Они пошли под руку, не отрываясь друг от друга, по узкому венецианскому тротуару, с которого так легко было упасть в канал, если ты шел выпимши или мог зазеваться. Эмиль с другой путаной плелся за ними. Девицы явно вели их либо в отель, где снимали номера для встреч, либо к себе домой, либо в похабную заштатную тратторию, где нищий владелец сдирал с девочек плату за закуток, где те работали, отстегивая ему баксы, лиры, фунты, франки. Ну так и есть, кабак. Только плохого пошиба, не «Пимпинелла». Пахнет пережарками, острым томатным соусом; за столиками народ, одетый отнюдь не фешенебельно, сидит, мрачно жует, наворачивая на вилки, длинные желтые спагетти. Итальяшки умеют готовить тесто для спагетти без яиц, Эмиль ему объяснил. А все равно вкусно.
Митя чувствовал, как возбужденье охватывает его, поджигает со всех сторон. Он чувствовал неведомый дикий страх, смешанный с неистовым желаньем. Если б было можно, он повалил бы эту девицу в черном прямо на стол в трактире и изнасиловал бы прямо тут, на глазах у почтенной угрюмой молчаливой публики, жрущей и пьющей. Надо соблюдать приличья, обряды. Какие, к черту, приличья. Сейчас она заведет его в номер, и он сорвет с нее одежду. И с себя тоже. Он чувствовал, как мучительно, невыносимо налипла на нем одежда, как ему охота скорее остаться голым, пьяным от вожделенья, дрожащим и жестоким, вонзающимся в тесто женского дикого, разъяренного и огненного тела. Итальянские проститутки, верно, пламенны. И имя у нее такое – Фьямма. Ну, сейчас она покажет ему… и он покажет ей… тысячи не жалко… если она захочет – он даст ей еще… и еще повторит…
– Перекусим еще?.. перед сраженьем… – Эмиль подмигнул Мите.
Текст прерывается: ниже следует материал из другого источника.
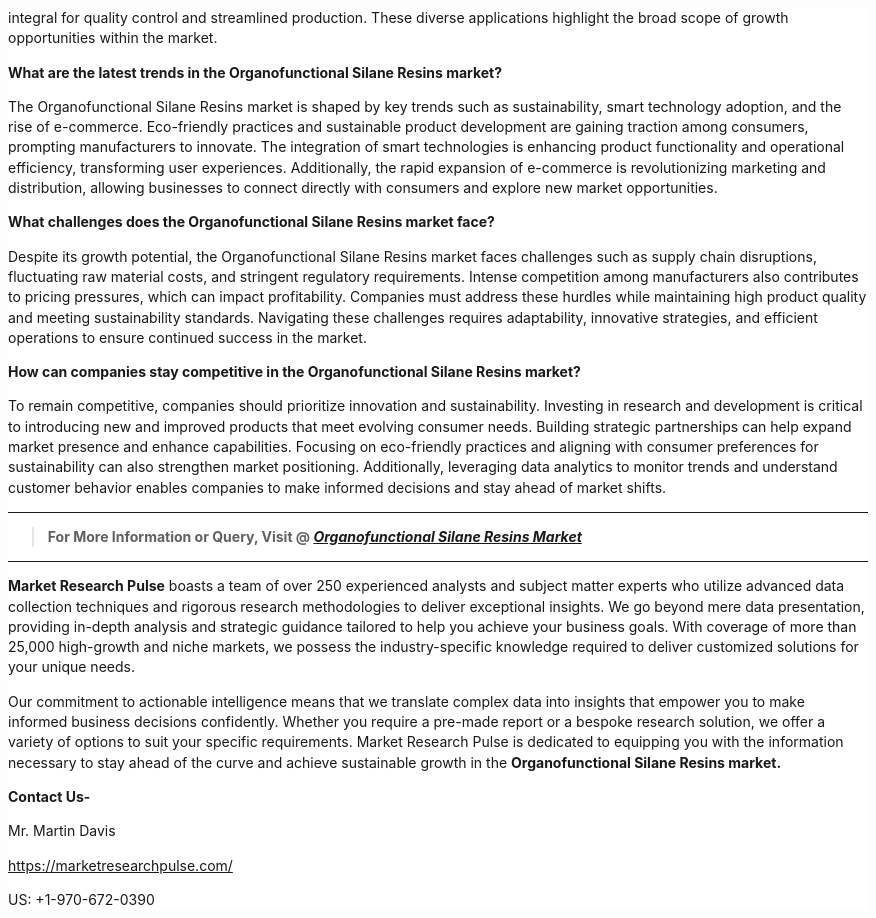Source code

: integral for quality control and streamlined production. These diverse applications highlight the broad scope of growth opportunities within the market.</p><p><strong>What are the latest trends in the Organofunctional Silane Resins market?</strong></p><p>The Organofunctional Silane Resins market is shaped by key trends such as sustainability, smart technology adoption, and the rise of e-commerce. Eco-friendly practices and sustainable product development are gaining traction among consumers, prompting manufacturers to innovate. The integration of smart technologies is enhancing product functionality and operational efficiency, transforming user experiences. Additionally, the rapid expansion of e-commerce is revolutionizing marketing and distribution, allowing businesses to connect directly with consumers and explore new market opportunities.</p><p><strong>What challenges does the Organofunctional Silane Resins market face?</strong></p><p>Despite its growth potential, the Organofunctional Silane Resins market faces challenges such as supply chain disruptions, fluctuating raw material costs, and stringent regulatory requirements. Intense competition among manufacturers also contributes to pricing pressures, which can impact profitability. Companies must address these hurdles while maintaining high product quality and meeting sustainability standards. Navigating these challenges requires adaptability, innovative strategies, and efficient operations to ensure continued success in the market.</p><p><strong>How can companies stay competitive in the Organofunctional Silane Resins market?</strong></p><p>To remain competitive, companies should prioritize innovation and sustainability. Investing in research and development is critical to introducing new and improved products that meet evolving consumer needs. Building strategic partnerships can help expand market presence and enhance capabilities. Focusing on eco-friendly practices and aligning with consumer preferences for sustainability can also strengthen market positioning. Additionally, leveraging data analytics to monitor trends and understand customer behavior enables companies to make informed decisions and stay ahead of market shifts.</p><hr /><blockquote><p><strong>For More Information or Query, Visit @&nbsp;<em><a href="https://marketresearchpulse.com/report/20510/organofunctional-silane-resins-market?utm_source=Linkedin&utm_medium=022">Organofunctional Silane Resins Market</a></em></strong></p></blockquote><hr /><p><strong>Market Research Pulse</strong> boasts a team of over 250 experienced analysts and subject matter experts who utilize advanced data collection techniques and rigorous research methodologies to deliver exceptional insights. We go beyond mere data presentation, providing in-depth analysis and strategic guidance tailored to help you achieve your business goals. With coverage of more than 25,000 high-growth and niche markets, we possess the industry-specific knowledge required to deliver customized solutions for your unique needs.</p><p>Our commitment to actionable intelligence means that we translate complex data into insights that empower you to make informed business decisions confidently. Whether you require a pre-made report or a bespoke research solution, we offer a variety of options to suit your specific requirements. Market Research Pulse is dedicated to equipping you with the information necessary to stay ahead of the curve and achieve sustainable growth in the <strong>Organofunctional Silane Resins market.</strong></p><p><strong>Contact Us-</strong></p><p>Mr. Martin Davis</p><p>https://marketresearchpulse.com/</p><p>US: +1-970-672-0390</p>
Его обвислые щеки залоснились, усики над губой торчали победоносно. – Порцию равиолей… и вина с Капри… для поднятия мужского тонуса, а?..
Митя помотал головой: вы ешьте, я уж как-нибудь перебьюсь. Девка Эмилья, усаживаясь за стол, стащила маску. Под маской у нее оказалось загорелое скуластое лицо, полные губы, чуть раскосые глаза; она явно была с примесью негритянской крови – или, может быть, тайской, малайской. Пикантная штучка. Пусть лопают свои равиоли. Эмиль – чревоугодник. Да какой из него мужик. Он с Лорой не спал уже годами. Поглядим, какие чудеса сотворит с ним эта венецианская халдушка.